Jean-Bertrand Aristide est né le 15 juillet 1953 dans une famille paysanne pauvre, à Port-Salut, un village côtier du sud-ouest de l'île. Il perd son père à l'âge de 3 ans. « Titid » est éduqué par les Salésiens. L'évêque progressiste d'Haïti, Mgr Romulus, qui est aussi son cousin, l'ordonne prêtre en 1982. Jean-Bertrand Aristide part ensuite faire un baccalauréat en psychologie au Canada, jusqu'en 1985. Il poursuit ensuite ses études de théologie à Rome, en Grèce et en Israël.
Revenu à Haïti, il obtient une paroisse dans les bidonvilles de Port-au-Prince.

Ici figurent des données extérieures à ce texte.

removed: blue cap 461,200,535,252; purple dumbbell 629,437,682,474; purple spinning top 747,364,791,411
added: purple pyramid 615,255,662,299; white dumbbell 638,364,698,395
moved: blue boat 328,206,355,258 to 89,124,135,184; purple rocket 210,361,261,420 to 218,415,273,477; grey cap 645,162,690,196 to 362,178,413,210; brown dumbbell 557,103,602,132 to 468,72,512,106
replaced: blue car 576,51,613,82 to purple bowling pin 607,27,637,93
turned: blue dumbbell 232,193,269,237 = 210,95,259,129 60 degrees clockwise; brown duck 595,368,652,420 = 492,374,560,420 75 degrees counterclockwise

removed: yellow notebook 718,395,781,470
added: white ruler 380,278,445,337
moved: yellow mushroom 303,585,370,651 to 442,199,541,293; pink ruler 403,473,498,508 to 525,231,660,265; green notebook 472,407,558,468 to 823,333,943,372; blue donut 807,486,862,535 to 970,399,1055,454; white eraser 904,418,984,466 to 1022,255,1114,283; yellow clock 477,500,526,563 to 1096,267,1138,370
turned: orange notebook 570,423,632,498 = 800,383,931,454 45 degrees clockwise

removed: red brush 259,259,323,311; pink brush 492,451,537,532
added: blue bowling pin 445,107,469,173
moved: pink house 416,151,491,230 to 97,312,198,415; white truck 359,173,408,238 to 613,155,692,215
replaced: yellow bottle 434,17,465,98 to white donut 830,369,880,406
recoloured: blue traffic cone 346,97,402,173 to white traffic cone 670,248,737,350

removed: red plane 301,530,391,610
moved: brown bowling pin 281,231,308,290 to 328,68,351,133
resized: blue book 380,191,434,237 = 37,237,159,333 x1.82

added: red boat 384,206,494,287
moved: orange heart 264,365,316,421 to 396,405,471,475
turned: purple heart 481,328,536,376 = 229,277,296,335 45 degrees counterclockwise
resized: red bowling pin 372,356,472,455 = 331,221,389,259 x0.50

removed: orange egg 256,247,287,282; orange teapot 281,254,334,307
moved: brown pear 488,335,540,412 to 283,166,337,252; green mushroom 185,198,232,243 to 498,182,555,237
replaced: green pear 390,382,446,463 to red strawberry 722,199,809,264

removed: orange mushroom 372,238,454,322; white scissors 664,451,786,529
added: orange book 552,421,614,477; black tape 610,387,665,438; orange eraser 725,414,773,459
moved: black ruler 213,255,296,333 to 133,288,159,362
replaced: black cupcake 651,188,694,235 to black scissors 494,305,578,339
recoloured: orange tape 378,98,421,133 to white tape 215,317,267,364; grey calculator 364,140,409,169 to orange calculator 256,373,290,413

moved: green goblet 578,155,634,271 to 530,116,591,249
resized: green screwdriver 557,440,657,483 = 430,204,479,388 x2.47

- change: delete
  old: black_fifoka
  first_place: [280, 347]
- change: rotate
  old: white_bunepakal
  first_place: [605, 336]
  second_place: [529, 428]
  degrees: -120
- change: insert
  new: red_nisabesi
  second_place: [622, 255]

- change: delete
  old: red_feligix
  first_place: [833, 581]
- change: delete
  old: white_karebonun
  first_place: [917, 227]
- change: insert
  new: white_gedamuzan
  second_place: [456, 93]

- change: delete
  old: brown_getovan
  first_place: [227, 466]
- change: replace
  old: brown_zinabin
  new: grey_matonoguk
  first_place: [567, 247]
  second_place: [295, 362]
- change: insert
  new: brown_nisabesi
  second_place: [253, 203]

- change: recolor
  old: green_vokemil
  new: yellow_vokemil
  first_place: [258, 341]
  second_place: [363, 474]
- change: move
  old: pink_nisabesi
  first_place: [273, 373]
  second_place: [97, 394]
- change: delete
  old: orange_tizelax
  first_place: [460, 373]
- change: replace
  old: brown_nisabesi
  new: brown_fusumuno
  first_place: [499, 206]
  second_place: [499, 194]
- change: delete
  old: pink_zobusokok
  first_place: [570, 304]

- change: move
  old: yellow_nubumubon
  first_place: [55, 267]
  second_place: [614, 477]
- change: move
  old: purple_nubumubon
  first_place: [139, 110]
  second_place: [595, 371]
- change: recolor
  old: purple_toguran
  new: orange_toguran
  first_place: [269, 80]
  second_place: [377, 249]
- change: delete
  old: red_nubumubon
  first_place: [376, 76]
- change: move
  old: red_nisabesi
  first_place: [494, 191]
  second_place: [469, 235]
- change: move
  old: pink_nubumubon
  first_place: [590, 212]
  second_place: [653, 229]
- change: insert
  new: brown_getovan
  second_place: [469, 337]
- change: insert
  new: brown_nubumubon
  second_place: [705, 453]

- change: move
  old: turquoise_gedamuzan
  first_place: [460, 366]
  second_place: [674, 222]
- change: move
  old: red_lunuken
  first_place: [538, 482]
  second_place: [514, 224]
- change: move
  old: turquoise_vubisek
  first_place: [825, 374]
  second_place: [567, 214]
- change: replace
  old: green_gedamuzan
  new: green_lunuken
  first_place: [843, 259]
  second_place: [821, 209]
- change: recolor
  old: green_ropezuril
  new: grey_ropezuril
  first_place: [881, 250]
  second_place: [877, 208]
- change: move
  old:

C'est à Saint-Jean-Bosco que ses prêches sont le plus écoutés. Il y dénonce avant tout l'oppression des tontons macoutes et prend la défense des pauvres. Il est le premier à prêcher contre « Baby Doc ». Accusé d'être d'extrême gauche et trop engagé en politique, il est exclu de son mouvement en 1988. Jean-Bertrand Aristide, adulé par la population pauvre, commence à porter tous les espoirs du peuple des bidonvilles. Il échappe à plusieurs attentats, y compris celui perpétré lors d'une célébration dans sa paroisse, le 11 septembre 1988.
En 1990, il se présente aux élections présidentielles et devient président de la république d'Haïti. Il est destitué quelques mois plus tard. Il revient en 1994 avec l'aide américaine. Cependant, en 2000, c'est à la suite d'élections dénoncées pour leurs irrégularités que Jean-Bertrand Aristide est réélu à la présidence.